*ACTIVITY*
Search the data below for the word "được" and copy each line that holds it.

Stored data entries
────────────────────────────────────────

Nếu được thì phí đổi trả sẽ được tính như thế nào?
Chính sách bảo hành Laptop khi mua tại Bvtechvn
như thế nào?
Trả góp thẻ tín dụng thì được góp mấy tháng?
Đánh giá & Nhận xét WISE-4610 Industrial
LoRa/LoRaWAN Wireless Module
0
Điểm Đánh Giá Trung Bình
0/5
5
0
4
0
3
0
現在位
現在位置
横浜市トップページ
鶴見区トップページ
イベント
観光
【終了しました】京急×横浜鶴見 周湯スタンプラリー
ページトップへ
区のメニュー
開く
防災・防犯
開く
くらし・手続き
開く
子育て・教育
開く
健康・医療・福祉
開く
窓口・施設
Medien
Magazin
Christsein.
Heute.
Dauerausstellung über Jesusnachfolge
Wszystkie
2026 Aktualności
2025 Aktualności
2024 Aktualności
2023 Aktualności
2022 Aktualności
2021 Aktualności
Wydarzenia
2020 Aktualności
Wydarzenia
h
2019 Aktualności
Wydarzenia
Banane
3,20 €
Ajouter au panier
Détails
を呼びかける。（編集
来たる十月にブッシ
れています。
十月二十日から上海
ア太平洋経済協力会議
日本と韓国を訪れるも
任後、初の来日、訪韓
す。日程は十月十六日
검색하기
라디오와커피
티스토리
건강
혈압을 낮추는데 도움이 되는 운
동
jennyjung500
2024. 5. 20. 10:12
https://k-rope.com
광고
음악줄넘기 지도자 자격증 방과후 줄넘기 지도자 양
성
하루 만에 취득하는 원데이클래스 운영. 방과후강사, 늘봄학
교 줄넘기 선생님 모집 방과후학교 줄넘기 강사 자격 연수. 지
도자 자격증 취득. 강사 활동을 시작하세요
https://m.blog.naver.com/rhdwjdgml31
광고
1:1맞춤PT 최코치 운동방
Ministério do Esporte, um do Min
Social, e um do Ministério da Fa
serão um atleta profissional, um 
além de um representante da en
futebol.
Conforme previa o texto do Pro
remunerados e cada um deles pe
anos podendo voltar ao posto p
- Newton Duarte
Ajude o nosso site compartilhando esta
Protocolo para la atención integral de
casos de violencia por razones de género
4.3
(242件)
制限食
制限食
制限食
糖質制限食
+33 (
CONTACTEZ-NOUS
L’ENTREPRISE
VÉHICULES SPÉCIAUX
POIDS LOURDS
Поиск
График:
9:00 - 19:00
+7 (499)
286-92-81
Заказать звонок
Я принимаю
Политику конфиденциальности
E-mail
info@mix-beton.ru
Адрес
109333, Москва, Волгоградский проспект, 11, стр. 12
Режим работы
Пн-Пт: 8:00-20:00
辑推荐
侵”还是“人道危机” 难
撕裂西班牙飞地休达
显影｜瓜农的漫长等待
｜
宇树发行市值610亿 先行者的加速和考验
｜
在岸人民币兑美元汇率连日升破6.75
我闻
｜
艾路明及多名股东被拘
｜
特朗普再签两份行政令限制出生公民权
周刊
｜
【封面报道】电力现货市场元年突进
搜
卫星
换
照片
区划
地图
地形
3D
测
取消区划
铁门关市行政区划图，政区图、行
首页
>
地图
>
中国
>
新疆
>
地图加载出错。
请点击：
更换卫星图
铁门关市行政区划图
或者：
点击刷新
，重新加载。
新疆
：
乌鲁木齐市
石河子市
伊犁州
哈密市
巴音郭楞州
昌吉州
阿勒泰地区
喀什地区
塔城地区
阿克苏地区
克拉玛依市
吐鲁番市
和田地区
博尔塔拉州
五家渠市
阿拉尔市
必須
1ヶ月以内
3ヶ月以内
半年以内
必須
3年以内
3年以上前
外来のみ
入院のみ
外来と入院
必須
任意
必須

────────────────────────────────────────

*EXERCISE SOLUTION*
Nếu được thì phí đổi trả sẽ được tính như thế nào?
Trả góp thẻ tín dụng thì được góp mấy tháng?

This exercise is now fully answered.